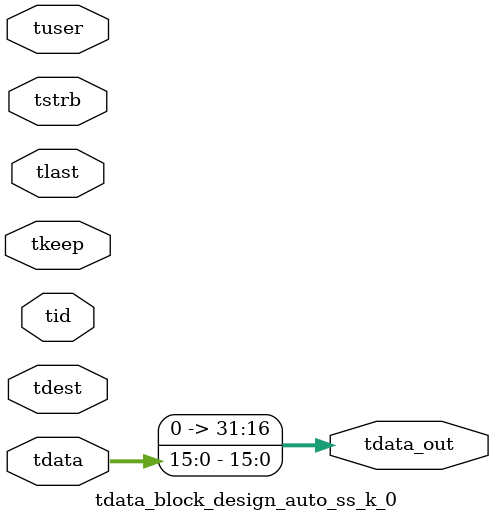
<source format=v>


`timescale 1ps/1ps

module tdata_block_design_auto_ss_k_0 #
(
parameter C_S_AXIS_TDATA_WIDTH = 32,
parameter C_S_AXIS_TUSER_WIDTH = 0,
parameter C_S_AXIS_TID_WIDTH   = 0,
parameter C_S_AXIS_TDEST_WIDTH = 0,
parameter C_M_AXIS_TDATA_WIDTH = 32
)
(
input  [(C_S_AXIS_TDATA_WIDTH == 0 ? 1 : C_S_AXIS_TDATA_WIDTH)-1:0     ] tdata,
input  [(C_S_AXIS_TUSER_WIDTH == 0 ? 1 : C_S_AXIS_TUSER_WIDTH)-1:0     ] tuser,
input  [(C_S_AXIS_TID_WIDTH   == 0 ? 1 : C_S_AXIS_TID_WIDTH)-1:0       ] tid,
input  [(C_S_AXIS_TDEST_WIDTH == 0 ? 1 : C_S_AXIS_TDEST_WIDTH)-1:0     ] tdest,
input  [(C_S_AXIS_TDATA_WIDTH/8)-1:0 ] tkeep,
input  [(C_S_AXIS_TDATA_WIDTH/8)-1:0 ] tstrb,
input                                                                    tlast,
output [C_M_AXIS_TDATA_WIDTH-1:0] tdata_out
);

assign tdata_out = {tdata[15:0]};

endmodule


</source>
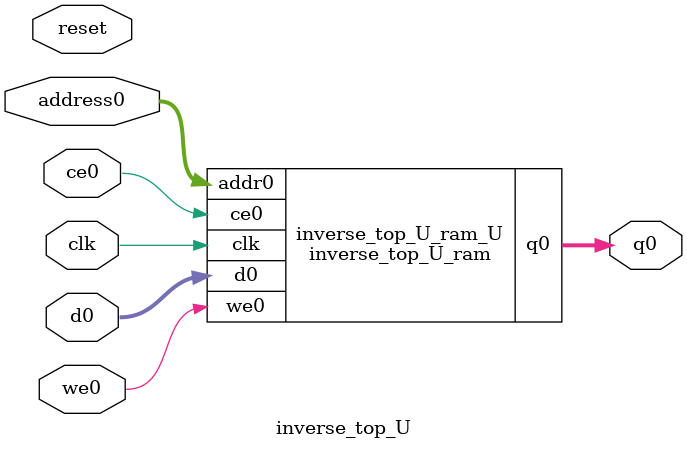
<source format=v>
`timescale 1 ns / 1 ps
module inverse_top_U_ram (addr0, ce0, d0, we0, q0,  clk);

parameter DWIDTH = 32;
parameter AWIDTH = 4;
parameter MEM_SIZE = 9;

input[AWIDTH-1:0] addr0;
input ce0;
input[DWIDTH-1:0] d0;
input we0;
output reg[DWIDTH-1:0] q0;
input clk;

(* ram_style = "distributed" *)reg [DWIDTH-1:0] ram[0:MEM_SIZE-1];




always @(posedge clk)  
begin 
    if (ce0) 
    begin
        if (we0) 
        begin 
            ram[addr0] <= d0; 
        end 
        q0 <= ram[addr0];
    end
end


endmodule

`timescale 1 ns / 1 ps
module inverse_top_U(
    reset,
    clk,
    address0,
    ce0,
    we0,
    d0,
    q0);

parameter DataWidth = 32'd32;
parameter AddressRange = 32'd9;
parameter AddressWidth = 32'd4;
input reset;
input clk;
input[AddressWidth - 1:0] address0;
input ce0;
input we0;
input[DataWidth - 1:0] d0;
output[DataWidth - 1:0] q0;



inverse_top_U_ram inverse_top_U_ram_U(
    .clk( clk ),
    .addr0( address0 ),
    .ce0( ce0 ),
    .we0( we0 ),
    .d0( d0 ),
    .q0( q0 ));

endmodule


</source>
━━━━━━━━━━━━━━━━━━━━━━━━━━━━━━
### WHAT THE TASK ASKS:
Only those lines of the entries above that run from the line containing "parameter MEM_SIZE = 9;" to the line containing "input[DataWidth - 1:0] d0;", both included, should be transcribed exactly.

### WRITTEN RESPONSE:
parameter MEM_SIZE = 9;

input[AWIDTH-1:0] addr0;
input ce0;
input[DWIDTH-1:0] d0;
input we0;
output reg[DWIDTH-1:0] q0;
input clk;

(* ram_style = "distributed" *)reg [DWIDTH-1:0] ram[0:MEM_SIZE-1];




always @(posedge clk)  
begin 
    if (ce0) 
    begin
        if (we0) 
        begin 
            ram[addr0] <= d0; 
        end 
        q0 <= ram[addr0];
    end
end


endmodule

`timescale 1 ns / 1 ps
module inverse_top_U(
    reset,
    clk,
    address0,
    ce0,
    we0,
    d0,
    q0);

parameter DataWidth = 32'd32;
parameter AddressRange = 32'd9;
parameter AddressWidth = 32'd4;
input reset;
input clk;
input[AddressWidth - 1:0] address0;
input ce0;
input we0;
input[DataWidth - 1:0] d0;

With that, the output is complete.